▸ **EXTRACT**:
[Start of Attachment]

I'm a Shawn Flarida fan n__n His sense of humor and how geeky he gets is just awesome. With a website like 'The Green Shirt' how can you NOT appreciate that? LOL


----------



## nrhareiner (Jan 11, 2009)

Oh No SUN DAPPLED and ROCKY DARE


----------



## nrhareiner (Jan 11, 2009)

PaintsPwn said:


> I'm a Shawn Flarida fan n__n His sense of humor and how geeky he gets is just awesome. With a website like 'The Green Shirt' how can you NOT appreciate that? LOL


I agree Shawn is a hoot that is fore sure. I show in the same area and have been to a lot of shows where he has also shown over the years. It is always fun to watch him ride. He makes it look so effortless.


----------



## SorrelHorse (Apr 9, 2009)

I love Shawn, he's amazing. 

And I agree about Stacy Westfall. She took my Trainer's psychotic filly and turned her into a happy trail mare.

But if I had to pic a duo it would be Meridith Langston and Doc N' Poco Belle, but none of you will know them LOL xD


----------



## nrhareiner (Jan 11, 2009)

Bill Horn and Miss White Trash

Rocky Dare and RWD Start.


----------



## SorrelHorse (Apr 9, 2009)

<3 Miss White Trash


----------



## reining girl (Jan 30, 2009)

Russel Dilday and Topsails Reinmaker. And my Uncle Scott and Pepinic Chex lol.


----------



## Tasia (Aug 17, 2009)

Shawn all the ways. I would kill to have a lesson from him!!!!


----------



## FGRanch (Feb 9, 2008)

Love Shawn and Whimpy! They just worked together! 

Bill Horn and Miss White Trash were something else as well. 

I also loved Andre Fappanni and Custom Legend.


----------



## Tasia (Aug 17, 2009)

No one probley knows my riding coach but he is high ranking in the NRHA his name is Gus Evagalopaegus(yep thats his last name) His horse is Drivin the Hollywood(over $25000 in earnings in the past year).


----------



## FGRanch (Feb 9, 2008)

I have heard of him Tasia! Does he have a website? Wondering why I know that name.


----------



## nrhareiner (Jan 11, 2009)

Isn't Drivin To Hollywood??*


*


----------



## Tasia (Aug 17, 2009)

Sorry nrhareiner I didnt get your post. lol
I don't think he has a website but he shows all over BC and Alberta. The barn that he manages and I work at is Mountain View Stables.


----------



## nrhareiner (Jan 11, 2009)

What did you not get?? His name is Drivin TO Hollywood not Drivin The Hollywood.


----------



## FGRanch (Feb 9, 2008)

Yes it is Drivin To Hollywood!

[End of Attachment]

▸ **DATASET SECTION**:

[Start of Attachment]

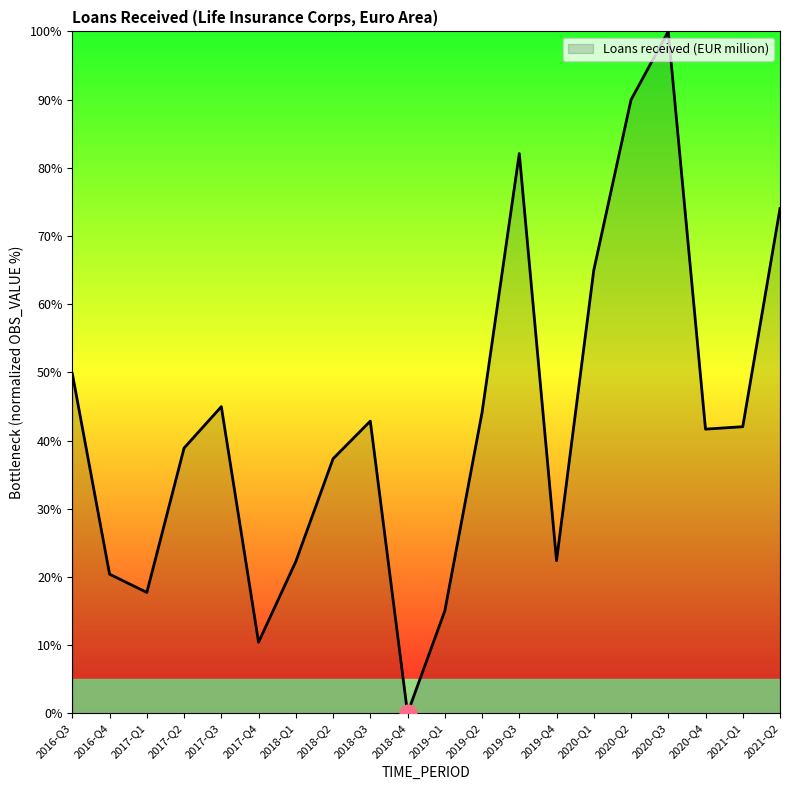

True or false: the data shows 49.8 at 2016-Q3.

True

[End of Attachment]

▸ **ACTIVITY 1**: In the reining thread, can you repeat the passage word for word, starting with "I agree Shawn" and going on through "happy trail mare."?
▸ **ACTIVITY 2**: In the reining thread, what is the name of the barn that Tasia's riding coach manages?

▸ **ANSWER 1**:
I agree Shawn is a hoot that is fore sure. I show in the same area and have been to a lot of shows where he has also shown over the years. It is always fun to watch him ride. He makes it look so effortless.


----------



## SorrelHorse (Apr 9, 2009)

I love Shawn, he's amazing. 

And I agree about Stacy Westfall. She took my Trainer's psychotic filly and turned her into a happy trail mare.

▸ **ANSWER 2**: Mountain View Stables